Liebe Mellifera-Community,
ich habe nun viele Gespräche mit Imker:innen in meinem Umfeld zu diesem Thema geführt aber komme einfach nicht weiter. Daher würde ich gerne hier im Forum meine Gedanke und Herausforderungen teilen und würde mich über eine gute Diskussion freuen.
Ich bin seit 6 Jahren mit Einraumbeuten am Imkern nachdem ich in der Fischermühle einen Imkerkurs besucht habe. Seit 2 Jahren bin ich nun auf einem biodynamischen Betrieb am Arbeiten und versuche das Imkern als Hobby weiter zu führen. Dafür habe ich mir eine Obergrenze von 5-7 Völkern gesetzt, da ich sonst zu viel Zeit für die Pflege brauche, als dass es noch gut zu bewerkstelligen ist.
Ich versuche möglichst extensiv zu arbeiten und empfinde gleichzeitig eine große Achtung im Umgang mit den Bienen. Ich erlebe sehr stark während der Arbeit mit den Bienen, wie sehr ich selbst bei der Sache bin, ob ich tatsächlich meine innere “Aufrechte” finde. Dann sind die Bienen entspannt, gemütliches Summen und kein Stress. Wenn ich selbst abgelenkt bin oder mich mit den anstehenden Aufgaben unwohl fühle, dann brauche ich Handschuhe und Schleier, um nicht gestochen zu werden.
Nun gibt es eine Aufgabe, welche mir jedes Jahr Unwohlsein bereitet und das ist das Ausbrechen der Weiselzellen.
Für mich fühlt sich das wie eine Art der Abtreibung an, dem Lebens- und Vermehrungswillen des Bienenvolkes gewaltvoll ein Ende setzen und widerspricht meinem Wunsch nach wesensgemäßer Imkerei zutiefst. Außerdem freue mich sehr über das Summen der schwärmenden Bienen und bin immer wieder aus Neue beeindruckt, welche Orte sich der Bienenschwam, oder der Bien sucht, um sich zu finden.
So habe ich vom Ausbrechen der Zellen abgelassen und mich über die Vielzahl an Schwärmen gefreut.
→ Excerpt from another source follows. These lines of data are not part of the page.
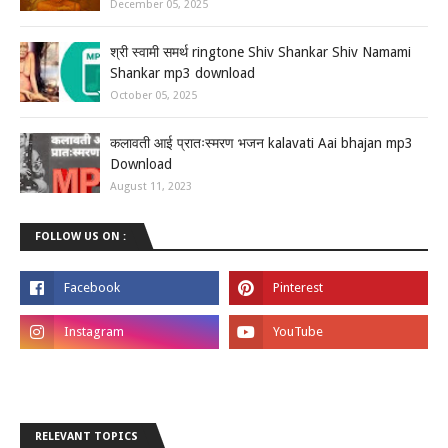
December 05, 2025
श्री स्वामी समर्थ ringtone Shiv Shankar Shiv Namami
Shankar mp3 download
October 05, 2025
कलावती आई प्रातःस्मरण भजन kalavati Aai bhajan mp3
Download
August 11, 2023
FOLLOW US ON :
RELEVANT TOPICS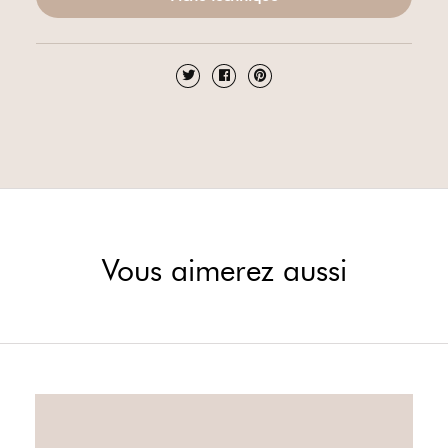
Vous aimerez aussi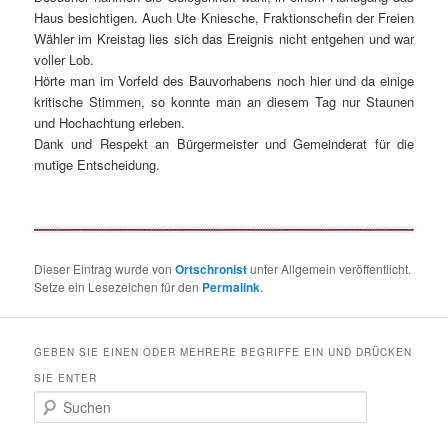
Haus besichtigen. Auch Ute Kniesche, Fraktionschefin der Freien
Wähler im Kreistag lies sich das Ereignis nicht entgehen und war
voller Lob.
Hörte man im Vorfeld des Bauvorhabens noch hier und da einige
kritische Stimmen, so konnte man an diesem Tag nur Staunen
und Hochachtung erleben.
Dank und Respekt an Bürgermeister und Gemeinderat für die
mutige Entscheidung.
Dieser Eintrag wurde von
Ortschronist
unter Allgemein veröffentlicht.
Setze ein Lesezeichen für den
Permalink
.
GEBEN SIE EINEN ODER MEHRERE BEGRIFFE EIN UND DRÜCKEN
SIE ENTER
S
u
c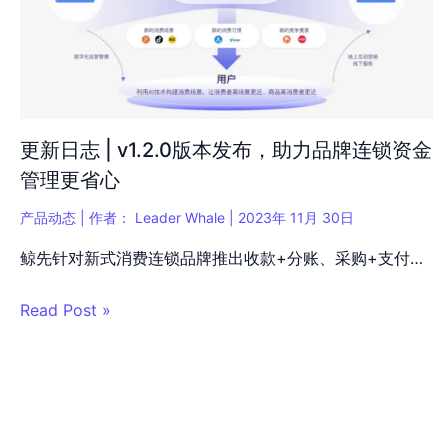
更新日志 | v1.2.0版本发布，助力品牌连锁资金
管理更省心
产品动态
| 作者：
Leader Whale
|
2023年 11月 30日
鲸先针对新式消费连锁品牌推出收款+分账、采购+支付…
Read Post »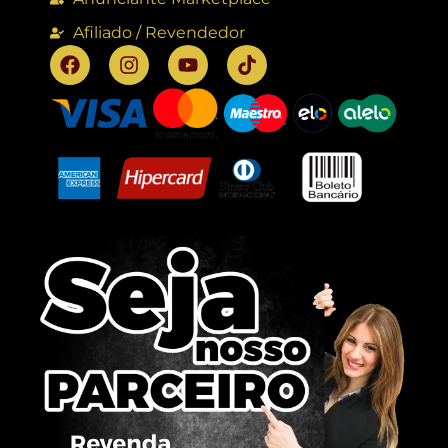
Afiliado / Revendedor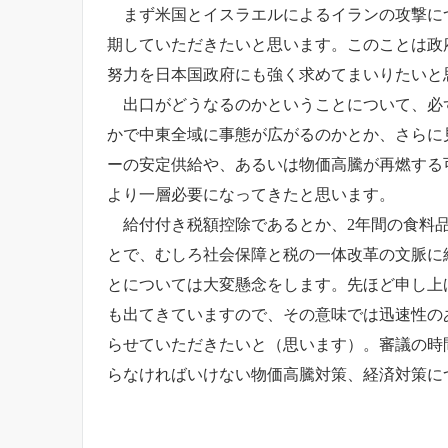
まず米国とイスラエルによるイランの攻撃につ
期していただきたいと思います。このことは政
努力を日本国政府にも強く求めてまいりたいと
出口がどうなるのかということについて、必ず
かで中東全域に事態が広がるのかとか、さらに
ーの安定供給や、あるいは物価高騰が再燃する
より一層必要になってきたと思います。
給付付き税額控除であるとか、2年間の食料品
とで、むしろ社会保障と税の一体改革の文脈に
とについては大変懸念をします。先ほど申し上
も出てきていますので、その意味では迅速性の
らせていただきたいと（思います）。審議の時
らなければいけない物価高騰対策、経済対策に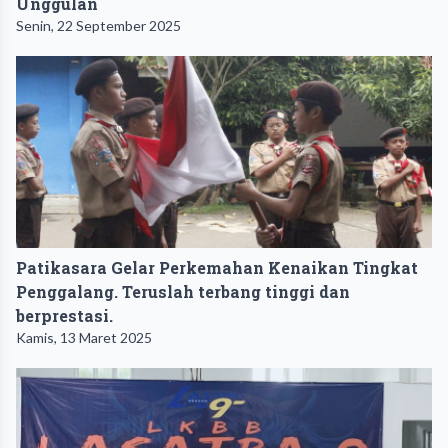
Unggulan
Senin, 22 September 2025
Patikasara Gelar Perkemahan Kenaikan Tingkat
Penggalang. Teruslah terbang tinggi dan
berprestasi.
Kamis, 13 Maret 2025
Da ich auch trotz Schwärmen mehr Honig ernte als ich essen kann, stört mich auch der Verlust der Produktivität nicht im geringsten. Einzig bei späten Schwärmen hatte ich in den letzten Jahren zwischenzeitlich Sorge, dass sich das Volk zu sehr verausgabt, um die junge Königin bis zum Schlüpfen des eigenen Geleges gut zu versorgen. Doch das hat bisher immer geklappt.
Nun habe ich jedoch nicht nur meine Obergrenze an Völkern erreicht, sondern auch noch mein imkerndes Umfeld mit Schwärmen gesättigt, sodass ich jetzt keine Völker mehr aufnehmen kann. Und jetzt beginnt sich meine Freude über das Summen und Schwärmen und Überforderung und Verzweiflung zu verwandeln. Denn ich empfinde eine Verantwortung den Schwärmen gegenüber und habe immer wieder gelesen und zum Teil selbst miterlebt, wie selten ein Schwarm ohne menschliche Pflege aufgrund von Varroa und/oder zu kleinem Futterraum überlebt.
So stehe ich vor einem moralischen Dilemma, auf welches ich keine Antwort weiß und hier Rat suchen möchte:
Breche ich die Weiselzellen raus, störe das Leben und den Vermehrungsdrang der Bienen oder entlasse ich die Bienen aus meiner kulturpflegenden Verantwortung in den fast sicheren Tod?
Ich kann mir vorstellen, dass für viele von euch meine Bedenken gar nicht so wirklich nachvollziehbar sind, gerade bei aktiver Königinnenzucht greifen wir ja regelmäßg “regulierend” in den Lebenszusammenhang ein, doch für mich sind die Bienen auf gewisse Weise eher Lehrer:innen als Nutztiere - und auf der anderen Seite eben doch auch Schutzbefohlende für welche ich eine pflegende Verantwortung habe.
Ich freue mich über eure Gedanken, Erfahrungsberichte von eigenen Vorgehensweisen und weiteren philosophischen Perspektiven!